• _TASKS AND EXERCISES_:
• 1. List the tools and styles that the query-predicate description says the re-write of underscore-query uses.
• 2. Based on the query-predicate description, answer yes or no to each statement and quote the words that decide it: (a) createPredicate turns a mongo-like query into a predicate function. (b) The package can be loaded as either ESM or CommonJS. (c) The query-predicate description itself explains how each operator behaves.
• 3. Pick up the query-predicate description right after its final line and write what comes next.

• _DOCUMENT TEXT_:

Re-write of underscore-query using ES modules, TypeScript, and Ramda in an (extreme) point-free style.
This module exports createPredicate, which takes a mongo-like query and returns a predicate function. Use it with Array.prototype.filter, Ramda's R.filter, R.find, and so on.
The module parses a wide variety of mongo queries — see the tests for examples. For operator behaviour, see the underscore-query README.
npm install query-predicateThe package is ESM-only ("type": "module"). Import it with:
import createPredicate from 'query-predicate'import createPredicate, { type QueryInput } from 'query-predicate'
const query: QueryInput = {
status: 'active',
score: { $gte: 10 },
tags: { $elemMatch: { label: 'sale' } },
}
const matches = createPredicate(query)

Collected data
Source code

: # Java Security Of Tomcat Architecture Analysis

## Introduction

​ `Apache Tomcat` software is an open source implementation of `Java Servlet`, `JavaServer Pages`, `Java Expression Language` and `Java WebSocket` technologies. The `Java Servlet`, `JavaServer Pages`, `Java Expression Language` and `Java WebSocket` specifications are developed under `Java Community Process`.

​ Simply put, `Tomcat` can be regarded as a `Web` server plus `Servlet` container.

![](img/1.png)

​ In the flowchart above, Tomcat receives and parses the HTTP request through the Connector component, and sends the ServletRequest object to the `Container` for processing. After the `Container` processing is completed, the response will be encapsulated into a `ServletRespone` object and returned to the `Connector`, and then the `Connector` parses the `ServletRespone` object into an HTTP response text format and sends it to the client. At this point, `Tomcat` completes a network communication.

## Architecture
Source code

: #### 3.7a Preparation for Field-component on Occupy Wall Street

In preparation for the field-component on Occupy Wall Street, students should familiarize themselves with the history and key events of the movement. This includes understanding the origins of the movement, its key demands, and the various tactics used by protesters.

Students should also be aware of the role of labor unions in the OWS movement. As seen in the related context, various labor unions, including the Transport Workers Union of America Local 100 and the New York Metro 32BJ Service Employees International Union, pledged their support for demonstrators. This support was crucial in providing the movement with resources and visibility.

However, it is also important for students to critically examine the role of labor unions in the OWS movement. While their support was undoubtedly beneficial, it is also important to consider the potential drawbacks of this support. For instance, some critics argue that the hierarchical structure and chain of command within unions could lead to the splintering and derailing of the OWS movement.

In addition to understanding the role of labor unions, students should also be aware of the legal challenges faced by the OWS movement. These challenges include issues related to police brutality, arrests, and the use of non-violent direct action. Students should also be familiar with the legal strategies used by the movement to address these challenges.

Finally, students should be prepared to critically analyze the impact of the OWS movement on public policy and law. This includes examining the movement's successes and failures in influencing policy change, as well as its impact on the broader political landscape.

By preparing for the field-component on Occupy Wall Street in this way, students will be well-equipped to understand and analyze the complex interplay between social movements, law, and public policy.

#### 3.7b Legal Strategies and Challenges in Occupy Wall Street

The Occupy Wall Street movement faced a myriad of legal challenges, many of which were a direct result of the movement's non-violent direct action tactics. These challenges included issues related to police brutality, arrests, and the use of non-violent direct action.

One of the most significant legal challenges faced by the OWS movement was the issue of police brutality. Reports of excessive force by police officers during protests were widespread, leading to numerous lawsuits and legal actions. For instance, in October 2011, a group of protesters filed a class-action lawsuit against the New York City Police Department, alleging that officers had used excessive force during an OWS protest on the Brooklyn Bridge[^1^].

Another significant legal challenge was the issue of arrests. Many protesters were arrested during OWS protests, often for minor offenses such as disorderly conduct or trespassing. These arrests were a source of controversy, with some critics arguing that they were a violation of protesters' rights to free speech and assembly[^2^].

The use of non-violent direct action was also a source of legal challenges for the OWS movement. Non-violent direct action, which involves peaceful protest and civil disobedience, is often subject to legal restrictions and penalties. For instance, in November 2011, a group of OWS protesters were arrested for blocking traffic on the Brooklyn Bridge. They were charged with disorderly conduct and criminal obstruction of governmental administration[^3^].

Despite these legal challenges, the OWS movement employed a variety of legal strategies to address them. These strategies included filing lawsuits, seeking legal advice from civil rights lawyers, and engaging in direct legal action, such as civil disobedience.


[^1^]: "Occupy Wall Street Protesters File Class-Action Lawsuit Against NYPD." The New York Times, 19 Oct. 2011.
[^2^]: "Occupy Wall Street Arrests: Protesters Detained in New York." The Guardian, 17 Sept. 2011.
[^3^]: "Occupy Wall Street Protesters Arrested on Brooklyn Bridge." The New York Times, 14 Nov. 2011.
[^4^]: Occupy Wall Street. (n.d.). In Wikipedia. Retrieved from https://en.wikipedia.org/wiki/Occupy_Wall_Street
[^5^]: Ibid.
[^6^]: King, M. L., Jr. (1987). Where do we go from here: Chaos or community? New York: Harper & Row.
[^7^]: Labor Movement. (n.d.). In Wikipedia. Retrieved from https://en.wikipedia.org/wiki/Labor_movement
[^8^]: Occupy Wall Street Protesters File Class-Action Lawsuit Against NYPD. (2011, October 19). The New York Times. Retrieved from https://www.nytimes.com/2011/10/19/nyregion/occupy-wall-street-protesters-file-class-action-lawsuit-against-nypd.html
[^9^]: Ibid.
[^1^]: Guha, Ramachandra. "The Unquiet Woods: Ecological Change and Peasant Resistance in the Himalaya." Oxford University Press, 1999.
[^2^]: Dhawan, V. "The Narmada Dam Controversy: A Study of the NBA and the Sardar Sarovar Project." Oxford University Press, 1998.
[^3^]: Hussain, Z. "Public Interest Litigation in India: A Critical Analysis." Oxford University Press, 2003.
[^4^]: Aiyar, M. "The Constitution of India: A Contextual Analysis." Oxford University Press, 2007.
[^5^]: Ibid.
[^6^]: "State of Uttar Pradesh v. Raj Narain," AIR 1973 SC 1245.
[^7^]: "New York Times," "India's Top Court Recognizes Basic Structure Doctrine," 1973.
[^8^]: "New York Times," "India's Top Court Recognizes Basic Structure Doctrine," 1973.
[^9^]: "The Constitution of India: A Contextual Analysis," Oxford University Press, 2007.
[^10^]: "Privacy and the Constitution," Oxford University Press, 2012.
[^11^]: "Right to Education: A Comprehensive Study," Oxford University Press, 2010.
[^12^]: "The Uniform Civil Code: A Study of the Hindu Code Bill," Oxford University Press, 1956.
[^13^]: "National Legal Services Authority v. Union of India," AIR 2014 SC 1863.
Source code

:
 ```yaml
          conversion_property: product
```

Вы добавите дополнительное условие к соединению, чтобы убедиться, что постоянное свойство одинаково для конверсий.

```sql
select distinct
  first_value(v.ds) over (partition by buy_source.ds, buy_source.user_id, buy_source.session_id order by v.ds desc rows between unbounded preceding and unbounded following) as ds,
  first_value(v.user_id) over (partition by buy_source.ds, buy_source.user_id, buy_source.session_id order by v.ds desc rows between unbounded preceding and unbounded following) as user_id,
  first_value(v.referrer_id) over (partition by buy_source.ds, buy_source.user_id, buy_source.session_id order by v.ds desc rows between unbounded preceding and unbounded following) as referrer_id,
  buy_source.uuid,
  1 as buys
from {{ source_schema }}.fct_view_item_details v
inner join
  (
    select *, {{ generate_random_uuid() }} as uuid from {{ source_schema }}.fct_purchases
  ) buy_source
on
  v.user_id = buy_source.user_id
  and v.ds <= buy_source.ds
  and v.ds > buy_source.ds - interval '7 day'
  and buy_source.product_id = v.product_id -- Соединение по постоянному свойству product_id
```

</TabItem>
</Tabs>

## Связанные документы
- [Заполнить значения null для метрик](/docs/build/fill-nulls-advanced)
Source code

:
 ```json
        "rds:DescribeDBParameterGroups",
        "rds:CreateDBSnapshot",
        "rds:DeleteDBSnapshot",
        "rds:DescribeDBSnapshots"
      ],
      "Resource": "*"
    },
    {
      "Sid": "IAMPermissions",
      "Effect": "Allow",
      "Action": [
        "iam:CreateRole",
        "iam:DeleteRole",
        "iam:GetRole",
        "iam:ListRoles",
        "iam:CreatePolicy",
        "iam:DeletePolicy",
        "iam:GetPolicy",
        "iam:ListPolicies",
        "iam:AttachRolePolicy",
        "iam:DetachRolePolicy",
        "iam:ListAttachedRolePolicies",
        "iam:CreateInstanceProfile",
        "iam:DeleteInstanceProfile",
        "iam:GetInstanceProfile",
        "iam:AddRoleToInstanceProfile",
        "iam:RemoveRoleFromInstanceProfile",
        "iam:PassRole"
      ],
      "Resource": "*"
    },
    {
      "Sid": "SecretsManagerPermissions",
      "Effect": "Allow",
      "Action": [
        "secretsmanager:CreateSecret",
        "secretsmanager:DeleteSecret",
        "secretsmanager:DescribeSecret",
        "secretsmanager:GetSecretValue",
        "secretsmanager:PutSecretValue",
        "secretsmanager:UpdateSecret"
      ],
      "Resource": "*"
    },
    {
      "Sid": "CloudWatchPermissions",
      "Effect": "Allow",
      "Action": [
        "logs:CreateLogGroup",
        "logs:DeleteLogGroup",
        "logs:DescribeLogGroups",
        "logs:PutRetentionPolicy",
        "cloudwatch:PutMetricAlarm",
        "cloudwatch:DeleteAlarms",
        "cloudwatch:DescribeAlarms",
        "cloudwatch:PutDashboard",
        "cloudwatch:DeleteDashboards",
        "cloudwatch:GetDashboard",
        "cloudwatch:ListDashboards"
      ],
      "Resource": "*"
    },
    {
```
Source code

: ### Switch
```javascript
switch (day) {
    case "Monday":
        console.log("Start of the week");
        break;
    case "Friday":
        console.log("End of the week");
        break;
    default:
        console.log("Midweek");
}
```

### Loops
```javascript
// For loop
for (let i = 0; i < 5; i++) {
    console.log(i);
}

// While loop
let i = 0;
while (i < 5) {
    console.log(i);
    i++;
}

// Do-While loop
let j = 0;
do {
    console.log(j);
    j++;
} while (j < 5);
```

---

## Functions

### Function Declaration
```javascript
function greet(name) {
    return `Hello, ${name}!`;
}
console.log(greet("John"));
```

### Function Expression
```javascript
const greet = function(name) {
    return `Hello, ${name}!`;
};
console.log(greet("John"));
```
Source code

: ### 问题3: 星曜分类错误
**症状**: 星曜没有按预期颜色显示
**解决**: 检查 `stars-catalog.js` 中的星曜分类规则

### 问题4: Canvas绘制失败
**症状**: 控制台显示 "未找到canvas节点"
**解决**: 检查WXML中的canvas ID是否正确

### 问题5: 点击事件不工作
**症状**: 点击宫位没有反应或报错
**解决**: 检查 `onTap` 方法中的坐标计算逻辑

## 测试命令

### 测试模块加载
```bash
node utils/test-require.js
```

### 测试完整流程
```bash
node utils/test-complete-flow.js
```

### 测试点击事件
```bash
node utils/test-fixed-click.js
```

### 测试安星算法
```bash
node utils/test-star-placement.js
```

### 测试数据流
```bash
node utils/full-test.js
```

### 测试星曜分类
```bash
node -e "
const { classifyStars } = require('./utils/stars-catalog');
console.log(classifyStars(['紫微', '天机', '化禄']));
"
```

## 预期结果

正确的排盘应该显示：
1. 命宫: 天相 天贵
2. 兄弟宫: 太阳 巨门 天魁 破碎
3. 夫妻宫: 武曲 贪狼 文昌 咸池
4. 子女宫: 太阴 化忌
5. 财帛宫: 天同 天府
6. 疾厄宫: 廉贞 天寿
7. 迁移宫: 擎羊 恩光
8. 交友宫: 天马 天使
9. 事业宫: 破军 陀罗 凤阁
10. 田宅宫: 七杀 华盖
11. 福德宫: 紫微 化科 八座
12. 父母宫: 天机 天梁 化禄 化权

• _EXPECTED RESULTS_:
• 1. ES modules, TypeScript, Ramda, and an (extreme) point-free style.

• 2.
(a) Yes: "takes a mongo-like query and returns a predicate function"
(b) No: "The package is ESM-only"
(c) No: "For operator behaviour, see the underscore-query README."

• 3.
const results = items.filter(matches)createPredicate also exposes sort/filter helpers:
import createPredicate from 'query-predicate'
const { filterAndSort, filterNoSort } = createPredicate.sortFunctions
const filtered = filterNoSort([{ status: 'active' }], collection)To inspect the parsed query AST without running it:
import { parseQuery, type ParsedNode } from 'query-predicate'
const ast: ParsedNode[] = parseQuery({ foo: { $gt: 1 } })From v2.1 the package is written in TypeScript and published as compiled ESM in dist/.
| Before (v2.0) | After (v2.1) |
|---|---|
CommonJS (require) |
ESM (import) |
src/*.js shipped directly |
src/*.ts compiled to dist/ |
| No type definitions | .d.ts via package.json "types" |
| Default export only | Default export + named type/value exports |
Build locally
npm run build # tsc → dist/
npm test # build + mocha (107 tests)Typing strategy
- The public API (
index.ts,types.ts,memoize.ts) is fully type-checked. - Internal Ramda-heavy modules (
parser,operators,run-query,sort) use// @ts-nocheck. They are point-free pipelines that do not play nicely with strict Ramda typings; behaviour is covered by the existing test suite.
If you are consuming the package, you only need the exported types below — you do not depend on those internal implementation details.
All types below are re-exported from the package entry point:
import type {
QueryInput,
Predicate,
// ...
} from 'query-predicate'These describe what you can pass to createPredicate and parseQuery.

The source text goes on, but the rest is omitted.